Because engines have gotten harder to run on consoles, the FoV has become more narrow. And in many cases can be blamed for the sluggish or unresponsiveness in console shooters. Which makes all of them fail to topple Call Of Duty. It has the lightest engine, the widest, most natural FoV, the highest frame rate and the most responsive controls on the market. Does this mean it is untouchable? On the current consoles it probably does. But I for one feel that the age of Call Of Duty is coming to an end. The new engines dazzle players with their effects, physics, realism and immersion. The visual fidelity of Cryengine 3 and Frostbite 2 will raise the standard in a way that Call Of Duty players will expect the same quality from their favorite game. Unfortunately though, if Call Of Duty has to upgrade its engine, it will also have to leave behind its 60fps and 65 degrees FoV in favor of 30fps and 55 or less FoV. With the same sacrifices on gameplay in favor of visuals, it would get attributed the same dubious award of looking great, but playing like garbage. Current console hardware only goes so far.

For PC players though, this tipping point is a sweet release from the shackles of console hardware. We're seeing it with Battlefield 3 already, where PC is the leading platform. PC hardware does have the power to run a 64 player battlefield game at 60fps with a 80+ FoV. Which is bound to get the goad of at least some ardent console players who'll have to admit that the PC platform is leaping miles ahead in both gameplay, scope and graphics. The consoles will only be getting a limited version of the very same game. Again, Battlefield 3 will have to use DX9 technology on consoles leaving out all the realism gained with DX11.

Ultimately, it's hard to point fingers. I guess the lead artist or lead gameplay designer of these games are responsible for allowing it. Even though they might not even be aware of the issue. Not knowing about the legacy of shooters or technical limitations. Perhaps they simply have to comply with the lead programmer that the game just doesn't run fast enough with these kind of high-end visuals.
Maybe it's the fault of their customers, supporting bad practice with their money. Though they are even less aware of the issues. And are at a loss about what some other, often PC players, are raving on about. Why are they getting so upset? They only know that this game doesn't feel as good as Call Of Duty but can't quite put their finger on as to why. So they play it for a week and go back to their beloved franchise with the crisp controls and the responsive frame rate.
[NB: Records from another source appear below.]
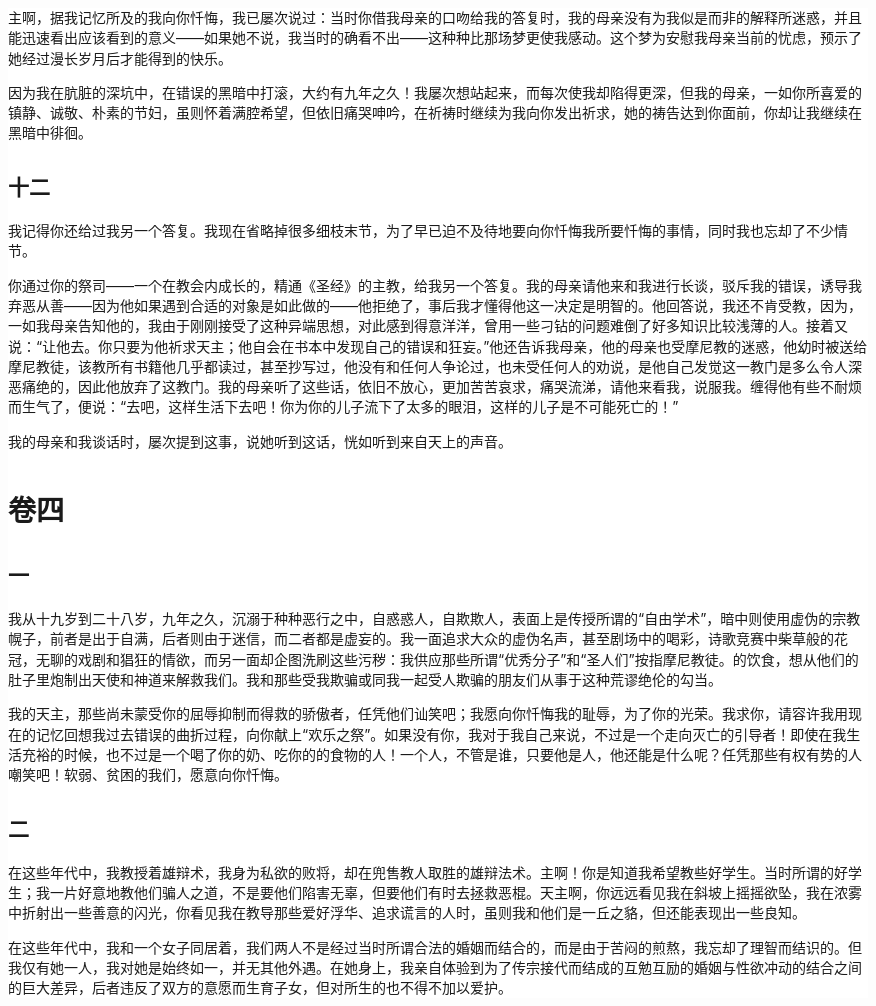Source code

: 主啊，据我记忆所及的我向你忏悔，我已屡次说过：当时你借我母亲的口吻给我的答复时，我的母亲没有为我似是而非的解释所迷惑，并且能迅速看出应该看到的意义——如果她不说，我当时的确看不出——这种种比那场梦更使我感动。这个梦为安慰我母亲当前的忧虑，预示了她经过漫长岁月后才能得到的快乐。

因为我在肮脏的深坑中，在错误的黑暗中打滚，大约有九年之久！我屡次想站起来，而每次使我却陷得更深，但我的母亲，一如你所喜爱的镇静、诚敬、朴素的节妇，虽则怀着满腔希望，但依旧痛哭呻吟，在祈祷时继续为我向你发出祈求，她的祷告达到你面前，你却让我继续在黑暗中徘徊。


## 十二

我记得你还给过我另一个答复。我现在省略掉很多细枝末节，为了早已迫不及待地要向你忏悔我所要忏悔的事情，同时我也忘却了不少情节。

你通过你的祭司——一个在教会内成长的，精通《圣经》的主教，给我另一个答复。我的母亲请他来和我进行长谈，驳斥我的错误，诱导我弃恶从善——因为他如果遇到合适的对象是如此做的——他拒绝了，事后我才懂得他这一决定是明智的。他回答说，我还不肯受教，因为，一如我母亲告知他的，我由于刚刚接受了这种异端思想，对此感到得意洋洋，曾用一些刁钻的问题难倒了好多知识比较浅薄的人。接着又说：“让他去。你只要为他祈求天主；他自会在书本中发现自己的错误和狂妄。”他还告诉我母亲，他的母亲也受摩尼教的迷惑，他幼时被送给摩尼教徒，该教所有书籍他几乎都读过，甚至抄写过，他没有和任何人争论过，也未受任何人的劝说，是他自己发觉这一教门是多么令人深恶痛绝的，因此他放弃了这教门。我的母亲听了这些话，依旧不放心，更加苦苦哀求，痛哭流涕，请他来看我，说服我。缠得他有些不耐烦而生气了，便说：“去吧，这样生活下去吧！你为你的儿子流下了太多的眼泪，这样的儿子是不可能死亡的！”

我的母亲和我谈话时，屡次提到这事，说她听到这话，恍如听到来自天上的声音。


# 卷四


## 一

我从十九岁到二十八岁，九年之久，沉溺于种种恶行之中，自惑惑人，自欺欺人，表面上是传授所谓的“自由学术”，暗中则使用虚伪的宗教幌子，前者是出于自满，后者则由于迷信，而二者都是虚妄的。我一面追求大众的虚伪名声，甚至剧场中的喝彩，诗歌竞赛中柴草般的花冠，无聊的戏剧和猖狂的情欲，而另一面却企图洗刷这些污秽：我供应那些所谓“优秀分子”和“圣人们”按指摩尼教徒。的饮食，想从他们的肚子里炮制出天使和神道来解救我们。我和那些受我欺骗或同我一起受人欺骗的朋友们从事于这种荒谬绝伦的勾当。

我的天主，那些尚未蒙受你的屈辱抑制而得救的骄傲者，任凭他们讪笑吧；我愿向你忏悔我的耻辱，为了你的光荣。我求你，请容许我用现在的记忆回想我过去错误的曲折过程，向你献上“欢乐之祭”。如果没有你，我对于我自己来说，不过是一个走向灭亡的引导者！即使在我生活充裕的时候，也不过是一个喝了你的奶、吃你的的食物的人！一个人，不管是谁，只要他是人，他还能是什么呢？任凭那些有权有势的人嘲笑吧！软弱、贫困的我们，愿意向你忏悔。


## 二

在这些年代中，我教授着雄辩术，我身为私欲的败将，却在兜售教人取胜的雄辩法术。主啊！你是知道我希望教些好学生。当时所谓的好学生；我一片好意地教他们骗人之道，不是要他们陷害无辜，但要他们有时去拯救恶棍。天主啊，你远远看见我在斜坡上摇摇欲坠，我在浓雾中折射出一些善意的闪光，你看见我在教导那些爱好浮华、追求谎言的人时，虽则我和他们是一丘之貉，但还能表现出一些良知。

在这些年代中，我和一个女子同居着，我们两人不是经过当时所谓合法的婚姻而结合的，而是由于苦闷的煎熬，我忘却了理智而结识的。但我仅有她一人，我对她是始终如一，并无其他外遇。在她身上，我亲自体验到为了传宗接代而结成的互勉互励的婚姻与性欲冲动的结合之间的巨大差异，后者违反了双方的意愿而生育子女，但对所生的也不得不加以爱护。

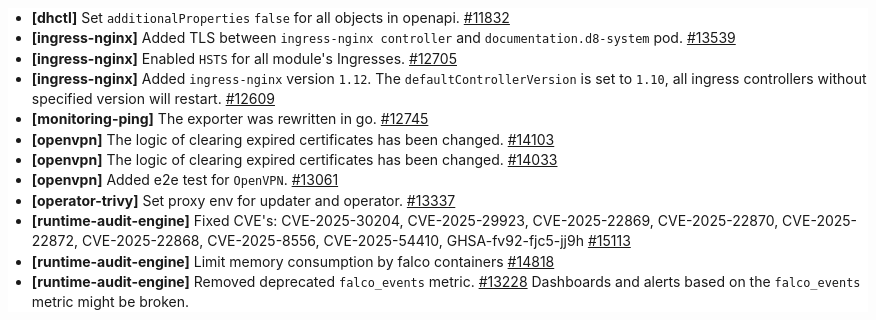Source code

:  - **[dhctl]** Set `additionalProperties` `false` for all objects in openapi. [#11832](https://github.com/deckhouse/deckhouse/pull/11832)
 - **[ingress-nginx]** Added TLS between `ingress-nginx controller` and `documentation.d8-system` pod. [#13539](https://github.com/deckhouse/deckhouse/pull/13539)
 - **[ingress-nginx]** Enabled `HSTS` for all module's Ingresses. [#12705](https://github.com/deckhouse/deckhouse/pull/12705)
 - **[ingress-nginx]** Added `ingress-nginx` version `1.12`. The `defaultControllerVersion` is set to `1.10`, all ingress controllers without specified version will restart. [#12609](https://github.com/deckhouse/deckhouse/pull/12609)
 - **[monitoring-ping]** The exporter was rewritten in go. [#12745](https://github.com/deckhouse/deckhouse/pull/12745)
 - **[openvpn]** The logic of clearing expired certificates has been changed. [#14103](https://github.com/deckhouse/deckhouse/pull/14103)
 - **[openvpn]** The logic of clearing expired certificates has been changed. [#14033](https://github.com/deckhouse/deckhouse/pull/14033)
 - **[openvpn]** Added e2e test for `OpenVPN`. [#13061](https://github.com/deckhouse/deckhouse/pull/13061)
 - **[operator-trivy]** Set proxy env for updater and operator. [#13337](https://github.com/deckhouse/deckhouse/pull/13337)
 - **[runtime-audit-engine]** Fixed CVE's: CVE-2025-30204, CVE-2025-29923, CVE-2025-22869, CVE-2025-22870, CVE-2025-22872, CVE-2025-22868, CVE-2025-8556, CVE-2025-54410, GHSA-fv92-fjc5-jj9h [#15113](https://github.com/deckhouse/deckhouse/pull/15113)
 - **[runtime-audit-engine]** Limit memory consumption by falco containers [#14818](https://github.com/deckhouse/deckhouse/pull/14818)
 - **[runtime-audit-engine]** Removed deprecated `falco_events` metric. [#13228](https://github.com/deckhouse/deckhouse/pull/13228)
    Dashboards and alerts based on the `falco_events` metric might be broken.

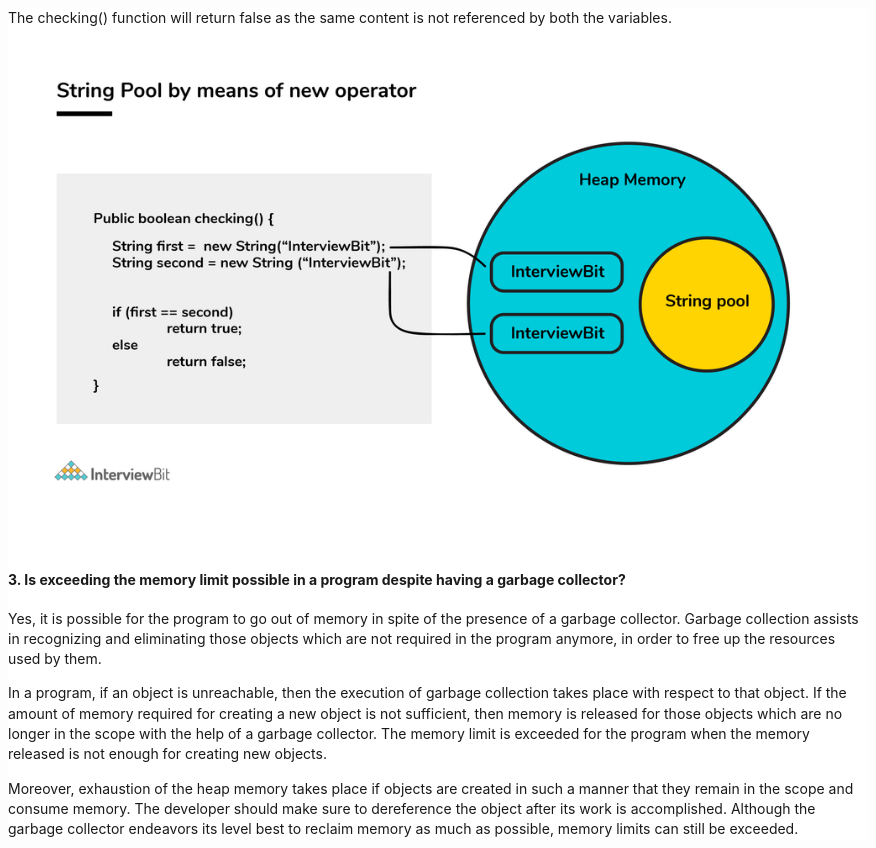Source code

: The checking() function will return false as the same content is not referenced by both the variables.
![img_1.png](images/advance/img_1.png)

#### 3. Is exceeding the memory limit possible in a program despite having a garbage collector?

Yes, it is possible for the program to go out of memory in spite of the presence of a garbage collector. Garbage
collection assists in recognizing and eliminating those objects which are not required in the program anymore, in order
to free up the resources used by them.

In a program, if an object is unreachable, then the execution of garbage collection takes place with respect to that
object. If the amount of memory required for creating a new object is not sufficient, then memory is released for those
objects which are no longer in the scope with the help of a garbage collector. The memory limit is exceeded for the
program when the memory released is not enough for creating new objects.

Moreover, exhaustion of the heap memory takes place if objects are created in such a manner that they remain in the
scope and consume memory. The developer should make sure to dereference the object after its work is accomplished.
Although the garbage collector endeavors its level best to reclaim memory as much as possible, memory limits can still
be exceeded.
Even though they wished the other game would take them somewhere else.
Then, the newest trailer of Battlefield 3 stuns them into a new dream. The lighting looks amazing! And look at the soft shadows! Will it run at 60fps? But of course it won't. Even Josh Olin, Treyach community manager, hinted at that smirking all the way from his gold plated throne. Disappointed once again console players will go back to Black Ops and Modern Warfare 3, while DICE wonders why only the PC crowd keeps cheering them on. And EA, learning too little, will break their heads over how they could possibly reclaim the FPS crown from Activision once more. Funny that, how this cycle repeats itself.


Jacob said...

Awesome article. I always thought the FOV in Bad Company was too zoomed. Now I have proof.

Skaruts said...

One thing I noticed while playing low fov games (namely Call of Juarez:BiB and Duke Forever demo, the ones I recall right now) is that the low fov makes me feel as if the view is rotating over an ofset pivot point. Like if the camera is in front of the character instead of in the character. Thus I get that "bumping into walls" thing, or even that "walls seem like they are bumping into me".

This is really annoying. And even the mouse movement seems drasticaly weird. Like if I either turn too much or turn too little. No matter what sensitivity I'm using it always feels really wrong.

I wish all games came with a slider that could allow fov changes up until 130. I would never use 130 myself, but I'm fond of generosity.
Personaly, while playing Quake 3 Arena or Quake live I use a fov of 110-120 (I swap sometimes because I never make up my mind about each other :)). Bothe provide a good sense of speed, although 120 seems a bit ofset and a bit distorted already.

I'm a big fan of wide fov choices (among other variety of choices we could have, but don't).